**Exercise description:** Transcribe word for word the lines spanning the line with "Page size: 1275x1650." through the end of the records.

**Available records:**

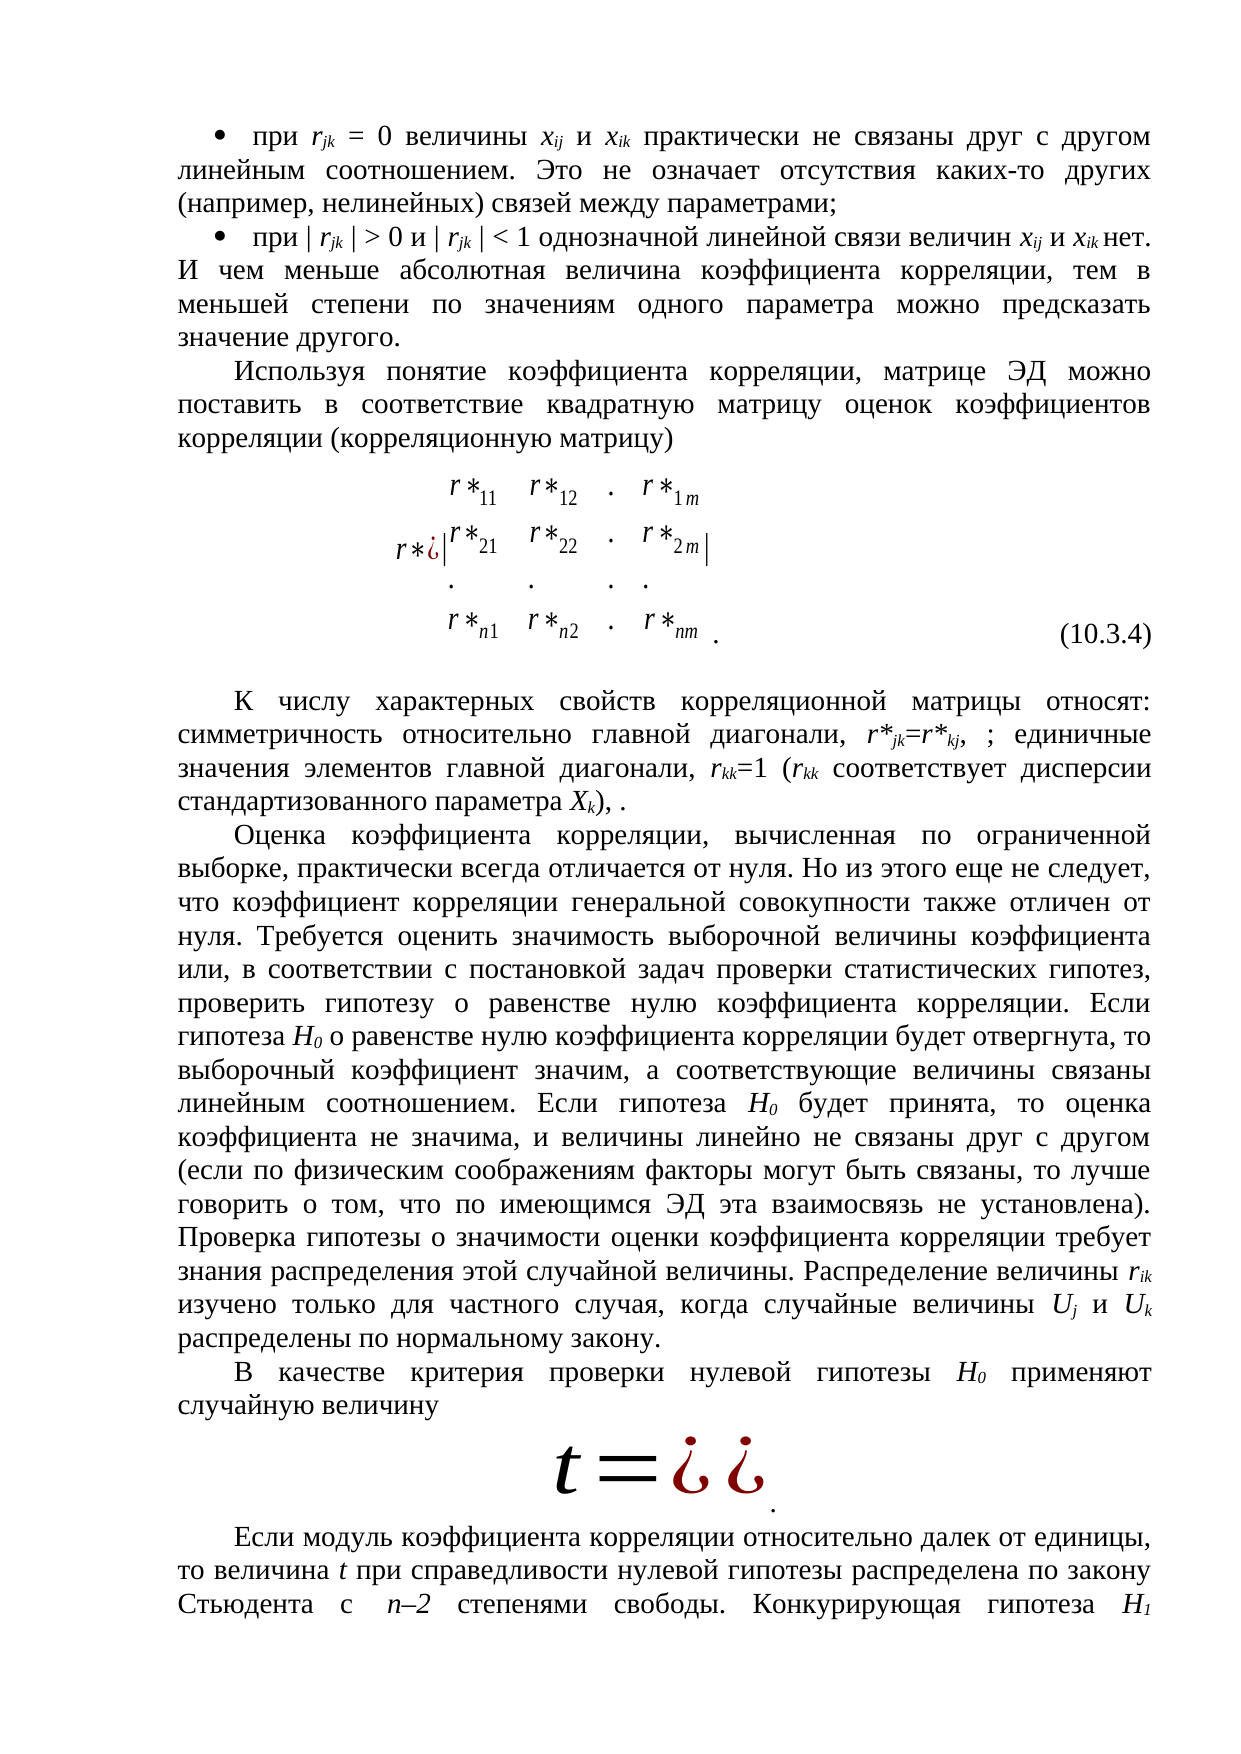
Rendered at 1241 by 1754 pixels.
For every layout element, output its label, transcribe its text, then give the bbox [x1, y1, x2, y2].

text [177, 1519, 1152, 1619]
text Используя понятие коэффициента корреляции, матрице ЭД можно поставить в соответствие квадратную матрицу оценок коэффициентов корреляции (корреляционную матрицу) [177, 353, 1152, 454]
text Оценка коэффициента корреляции, вычисленная по ограниченной выборке, практически всегда отличается от нуля. Но из этого еще не следует, что коэффициент корреляции генеральной совокупности также отличен от нуля. Требуется оценить значимость выборочной величины коэффициента или, в соответствии с постановкой задач проверки статистических гипотез, проверить гипотезу о равенстве нулю коэффициента корреляции. Если гипотеза Н0 о равенстве нулю коэффициента корреляции будет отвергнута, то выборочный коэффициент значим, а соответствующие величины связаны линейным соотношением. Если гипотеза Н0 будет принята, то оценка коэффициента не значима, и величины линейно не связаны друг с другом (если по физическим соображениям факторы могут быть связаны, то лучше говорить о том, что по имеющимся ЭД эта взаимосвязь не установлена). Проверка гипотезы о значимости оценки коэффициента корреляции требует знания распределения этой случайной величины. Распределение величины rik изучено только для частного случая, когда случайные величины Uj и Uk распределены по нормальному закону. [177, 817, 1152, 1354]
list при | rjk | > 0 и | rjk | < 1 однозначной линейной связи величин xij и xik нет. И чем меньше абсолютная величина коэффициента корреляции, тем в меньшей степени по значениям одного параметра можно предсказать значение другого. [177, 219, 1152, 353]
text . [177, 1421, 1152, 1519]
text В качестве критерия проверки нулевой гипотезы Н0 применяют случайную величину [177, 1354, 1152, 1421]
text . (10.3.4) [177, 466, 1152, 649]
list при rjk = 0 величины xij и xik практически не связаны друг с другом линейным соотношением. Это не означает отсутствия каких-то других (например, нелинейных) связей между параметрами; [177, 118, 1152, 219]
text К числу характерных свойств корреляционной матрицы относят: симметричность относительно главной диагонали, r*jk=r*kj, ; единичные значения элементов главной диагонали, rkk=1 (rkk соответствует дисперсии стандартизованного параметра Xk), . [177, 683, 1152, 817]
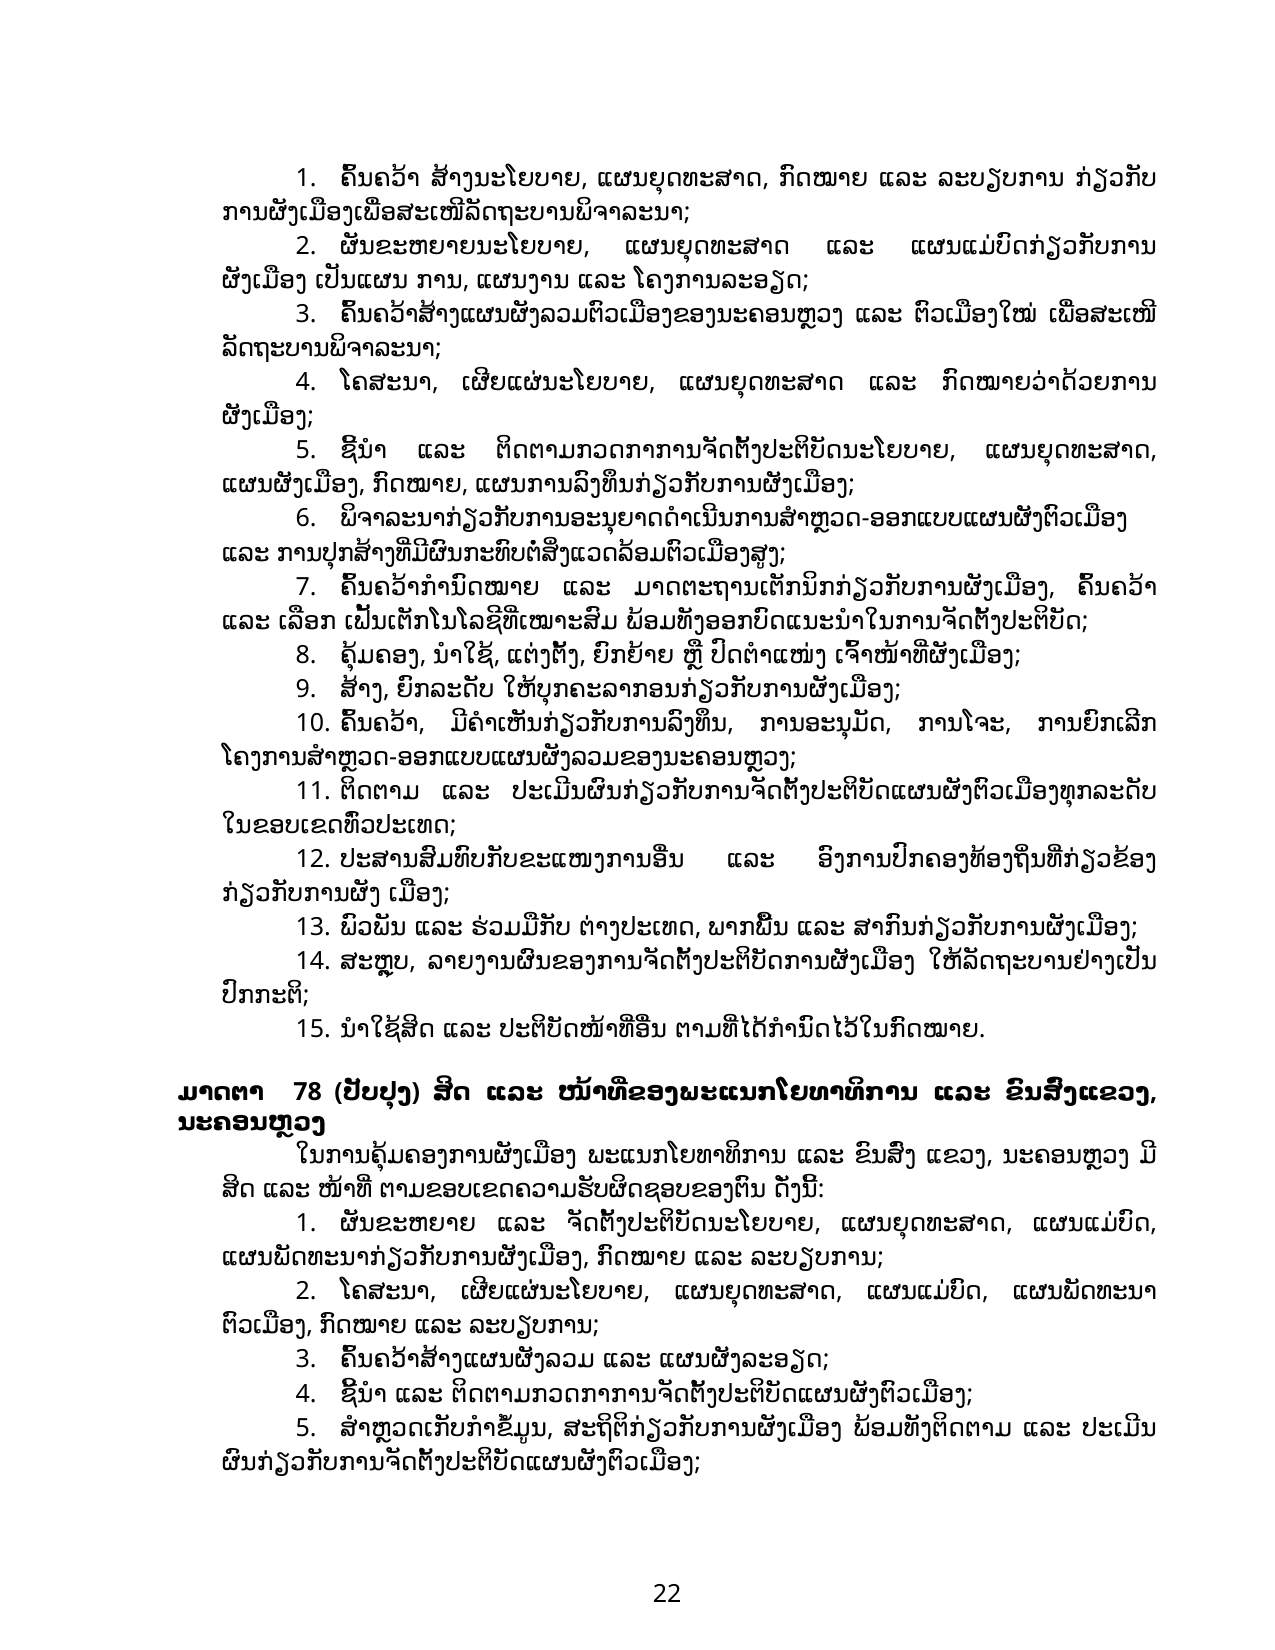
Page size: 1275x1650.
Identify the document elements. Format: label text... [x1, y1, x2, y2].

**Response to this exercise:**
Page size: 1275x1650.
Identify the document elements. Format: label text... [x1, y1, x2, y2].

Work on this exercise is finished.